Константин Ваншенкин - В мое время
Наступила зловещая тишина – каждый переживал этот список самостоятельно. Затем заговорили, сначала негромко, между собой.
Опять эти Евтушенко и Окуджава! Сколько можно! Все им мало!..
Куняев разъяснил, что эти две кандидатуры – обязательное условие администрации Дворца.
Кто-то возмутился: – Они нам будут ставить условия!
Куняев терпеливо растолковал, что он сам не является поклонником двух названных поэтов, но без их участия не гарантирован аншлаг.
Это сообщение встретили раздраженно-недоверчиво.
И тут я громко сказал с места, что прошу вычеркнуть меня из списка, я выступать не буду.
– Почему? – спросил Куняев.

Строки данных:

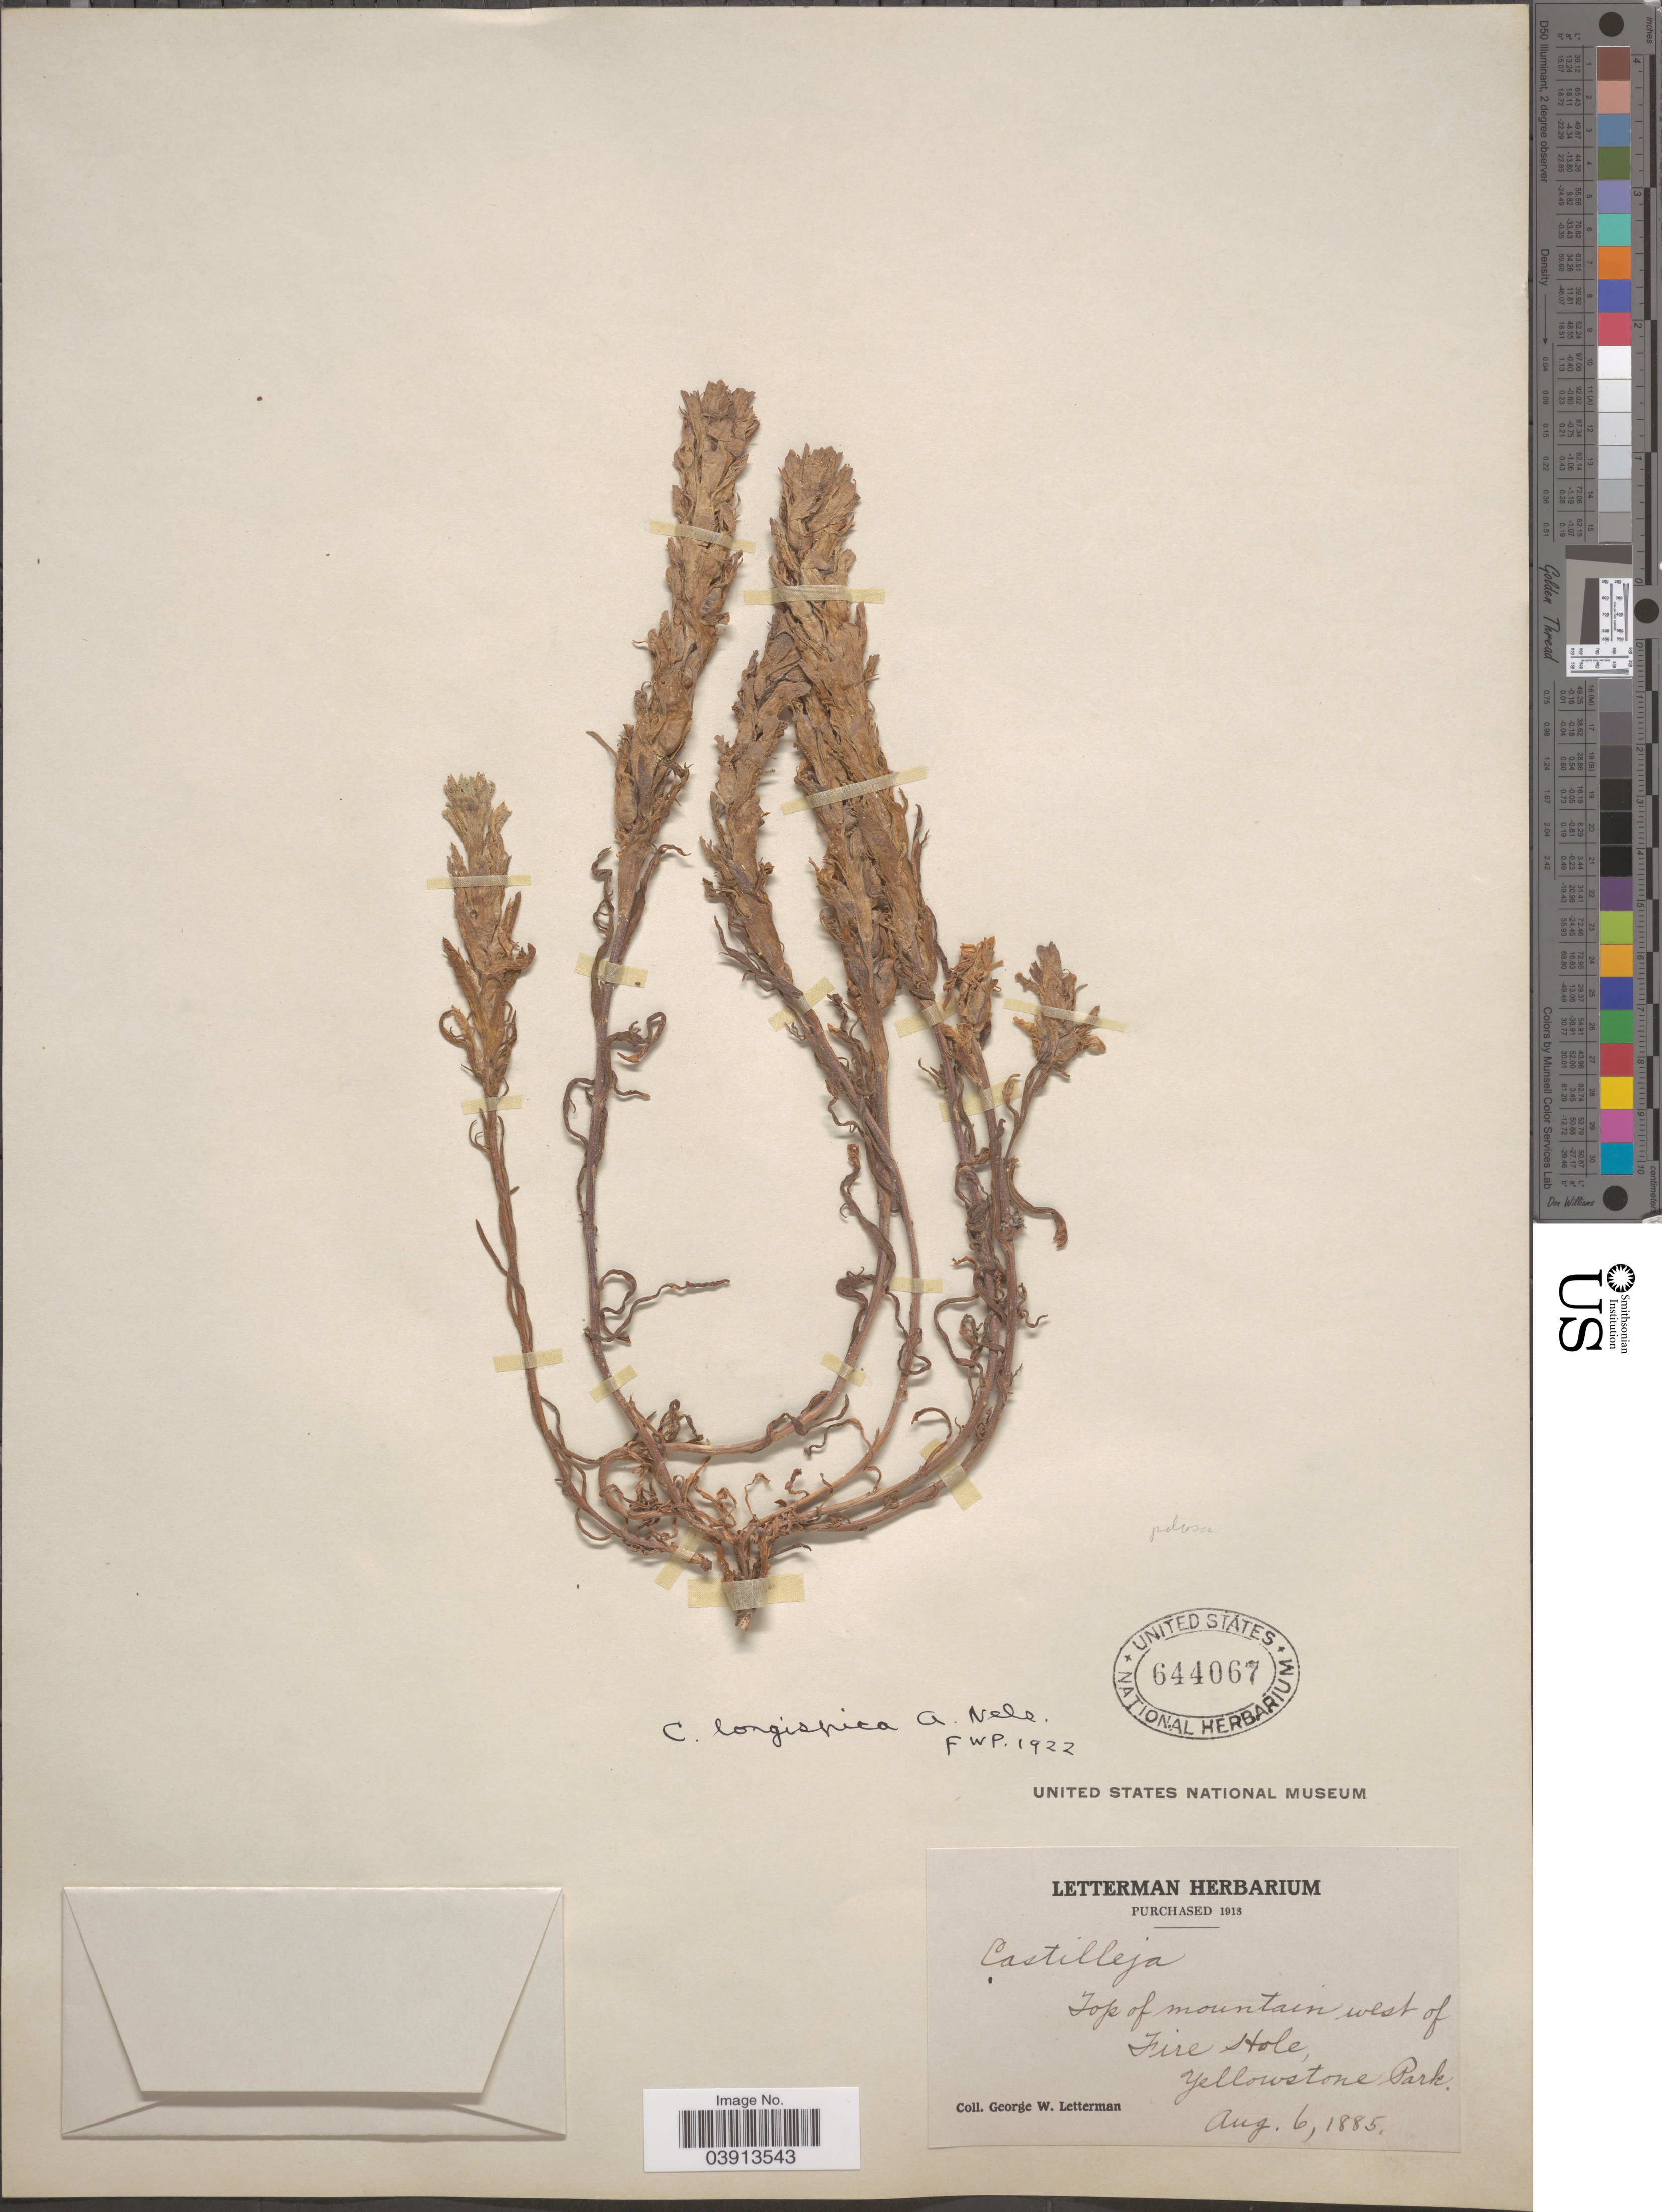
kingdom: Plantae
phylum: Tracheophyta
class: Magnoliopsida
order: Lamiales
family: Orobanchaceae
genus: Castilleja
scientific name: Castilleja pilosa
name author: (S. Watson) Rydb.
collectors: G. W. Letterman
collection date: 1885-08-06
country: United States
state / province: Wyoming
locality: Top of mountain west of Fire Hole, Yellowstone Park.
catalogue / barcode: US 644067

Задания:
A – Перепишите дословно из исходного текста фрагмент, который начинается со слов, содержащих «Константин Ваншенкин - В», и заканчивается словами «негромко, между собой.».
B – Изложите содержание исходного текста в двух предложениях.
C – Определите, согласуются ли с исходным текстом следующие утверждения: (i) Куняев назвал себя поклонником Евтушенко и Окуджавы; (ii) участие Евтушенко и Окуджавы было обязательным условием администрации Дворца; (iii) объяснения Куняева были встречены с одобрением. На каждое ответьте «да» или «нет» и приведите решающие слова текста в точной цитате.
Для ответов используйте только исходный текст.

Ответы:
A –
Константин Ваншенкин - В мое время
Наступила зловещая тишина – каждый переживал этот список самостоятельно. Затем заговорили, сначала негромко, между собой.

B – Собравшиеся возмутились тем, что в списке опять оказались Евтушенко и Окуджава, а Куняев объяснил, что эти кандидатуры — обязательное условие администрации Дворца и без них не гарантирован аншлаг. Это объяснение встретили раздраженно и недоверчиво, и тогда рассказчик громко попросил вычеркнуть его из списка, заявив, что выступать не будет.

C –
(i) Нет: «он сам не является поклонником двух названных поэтов».
(ii) Да: «эти две кандидатуры – обязательное условие администрации Дворца».
(iii) Нет: «Это сообщение встретили раздраженно-недоверчиво».